Polkerris (Pollkerys, meaning fortified pool) is a small village on the south coast of Cornwall, England. It forms part of the civil parish of Fowey.

The village is part of the Menabilly estate, which is one of the seats of the Rashleigh family (commemorated in the name of the pub, the 'Rashleigh Inn'). The village essentially consists of a single steeply sloping road down to the harbour and beach. Parking is limited. There is a small sandy beach, with a curved harbour wall.

==Etymology==
The original translation of the place name is obscure. However, the presence of a number of Napoleonic era cannons embedded in the harbour wall, muzzle first, does lend credence to one possible meaning 'Fortified Cove'.

==Geography==
Polkerris is on the west side of the Gribbin promontory and on the east side of St Austell Bay. It is two miles west of Fowey and three miles east of St Austell. Polkerris is situated on the South West Coast Path, which follows the coast of south west England from Somerset to Dorset. The path follows the cliff tops from nearby Polmear, goes through the village, and onwards to Fowey via Gribbin Head.

==History==
Fishing, essentially a seine fishery for pilchards (Sardina pilchardus), was a mainstay of the village's economy from at least the late 16th century, there being a seine house recorded here in 1590. The village has been part of the Rashleigh family's Menabilly Estate from the late 16th century, and the estate built the half-moon quay in 1775 to help the seine netting company.
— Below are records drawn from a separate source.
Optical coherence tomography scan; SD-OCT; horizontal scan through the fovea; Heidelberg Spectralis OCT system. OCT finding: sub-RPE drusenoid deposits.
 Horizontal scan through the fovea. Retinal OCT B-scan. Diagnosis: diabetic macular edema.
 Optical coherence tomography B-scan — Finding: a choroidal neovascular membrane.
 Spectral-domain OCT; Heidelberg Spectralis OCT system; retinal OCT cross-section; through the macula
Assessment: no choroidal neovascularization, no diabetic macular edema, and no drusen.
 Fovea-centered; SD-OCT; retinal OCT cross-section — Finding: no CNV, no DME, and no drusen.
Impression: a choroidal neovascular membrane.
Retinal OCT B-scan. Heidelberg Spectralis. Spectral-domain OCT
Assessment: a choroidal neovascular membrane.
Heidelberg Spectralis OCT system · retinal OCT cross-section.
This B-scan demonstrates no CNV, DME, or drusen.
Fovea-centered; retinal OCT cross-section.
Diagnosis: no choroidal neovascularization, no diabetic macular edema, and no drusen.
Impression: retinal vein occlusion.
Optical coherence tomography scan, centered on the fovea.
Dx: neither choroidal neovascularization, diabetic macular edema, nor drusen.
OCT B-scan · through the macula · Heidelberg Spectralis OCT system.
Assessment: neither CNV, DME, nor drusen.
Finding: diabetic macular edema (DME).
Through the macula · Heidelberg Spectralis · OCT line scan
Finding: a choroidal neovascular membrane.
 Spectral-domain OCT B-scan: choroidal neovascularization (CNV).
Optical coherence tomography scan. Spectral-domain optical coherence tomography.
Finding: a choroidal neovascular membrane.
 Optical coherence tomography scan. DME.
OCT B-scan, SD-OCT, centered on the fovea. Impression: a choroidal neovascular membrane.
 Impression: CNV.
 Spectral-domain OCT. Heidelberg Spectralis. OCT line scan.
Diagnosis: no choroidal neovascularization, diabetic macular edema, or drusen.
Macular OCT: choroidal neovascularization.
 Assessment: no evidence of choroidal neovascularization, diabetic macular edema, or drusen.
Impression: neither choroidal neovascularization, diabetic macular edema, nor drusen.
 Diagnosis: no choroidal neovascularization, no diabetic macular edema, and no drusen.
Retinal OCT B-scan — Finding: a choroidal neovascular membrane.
The seine company was in decline in the 1870s and closed.

A lifeboat, the Catherine Rashleigh was stationed in Polkerris in November 1859, and the boathouse was built for £138 4s (£138.20), on land donated by the Rashliegh's. The station transferred to Fowey in 1922 and the boathouse is currently a restaurant.

From the 1950s tourism became significant in the summer. Today, the village has restaurants, water sports and some accommodation.

==Cultural references==
The Rashleigh Inn was the setting for the 1972 film Doomwatch, a spin-off of the BBC TV series of the same name. The location of the film is wrongly described as Polperro but the harbour and interior of the pub are clearly seen. This has been confirmed by the existing landlord Jon Spode. Some residents of Polkerris also took part in the film as extras.